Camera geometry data

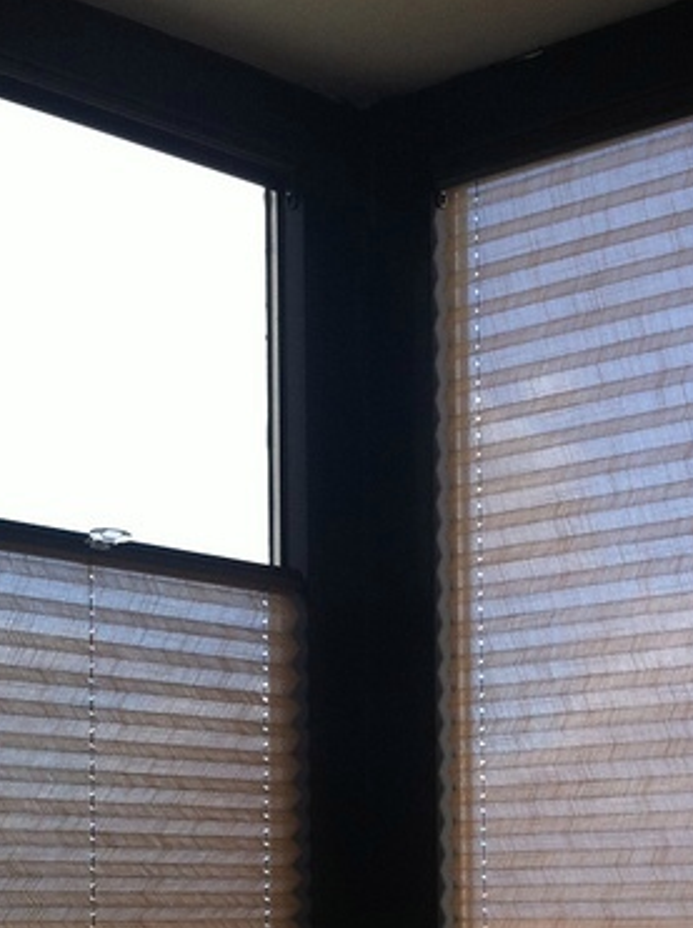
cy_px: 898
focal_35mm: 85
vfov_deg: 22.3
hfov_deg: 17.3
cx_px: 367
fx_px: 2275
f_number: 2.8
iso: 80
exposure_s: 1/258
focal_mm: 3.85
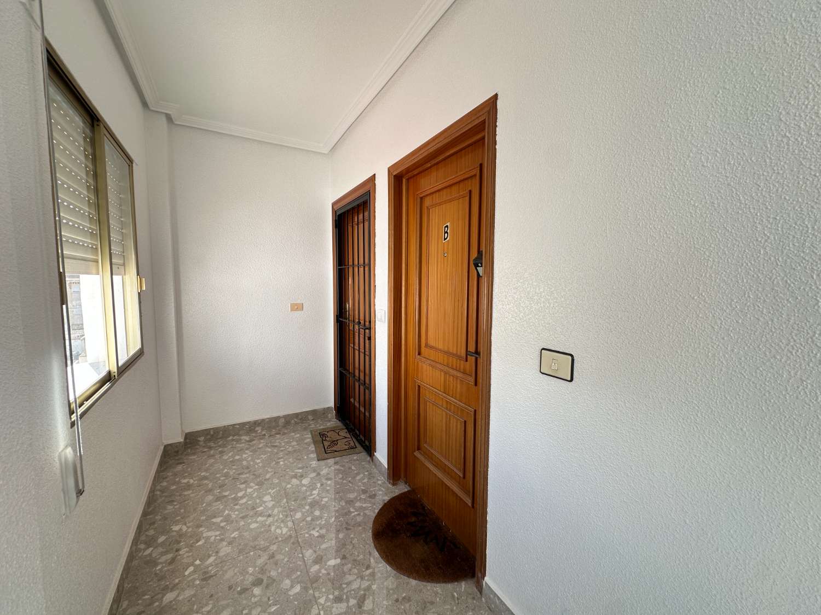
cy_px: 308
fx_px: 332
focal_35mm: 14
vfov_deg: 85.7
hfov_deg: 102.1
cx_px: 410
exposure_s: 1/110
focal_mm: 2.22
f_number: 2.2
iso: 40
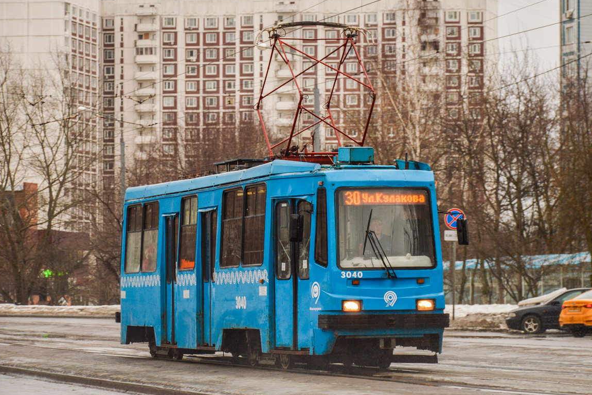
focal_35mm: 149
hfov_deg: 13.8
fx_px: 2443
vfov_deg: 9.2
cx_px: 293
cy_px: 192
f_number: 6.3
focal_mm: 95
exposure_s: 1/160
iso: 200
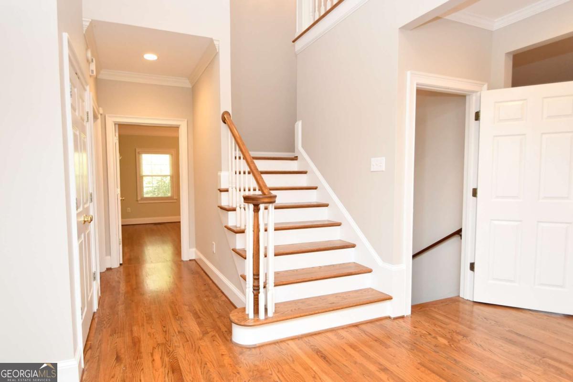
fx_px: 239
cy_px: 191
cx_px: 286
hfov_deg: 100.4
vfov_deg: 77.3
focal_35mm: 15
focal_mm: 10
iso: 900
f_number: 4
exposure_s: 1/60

> **Directions**:
Except for the pictures, write the data out exactly.

> **Task output**:
cy_px: 898
focal_35mm: 85
vfov_deg: 22.3
hfov_deg: 17.3
cx_px: 367
fx_px: 2275
f_number: 2.8
iso: 80
exposure_s: 1/258
focal_mm: 3.85
cy_px: 308
fx_px: 332
focal_35mm: 14
vfov_deg: 85.7
hfov_deg: 102.1
cx_px: 410
exposure_s: 1/110
focal_mm: 2.22
f_number: 2.2
iso: 40
focal_35mm: 149
hfov_deg: 13.8
fx_px: 2443
vfov_deg: 9.2
cx_px: 293
cy_px: 192
f_number: 6.3
focal_mm: 95
exposure_s: 1/160
iso: 200
fx_px: 239
cy_px: 191
cx_px: 286
hfov_deg: 100.4
vfov_deg: 77.3
focal_35mm: 15
focal_mm: 10
iso: 900
f_number: 4
exposure_s: 1/60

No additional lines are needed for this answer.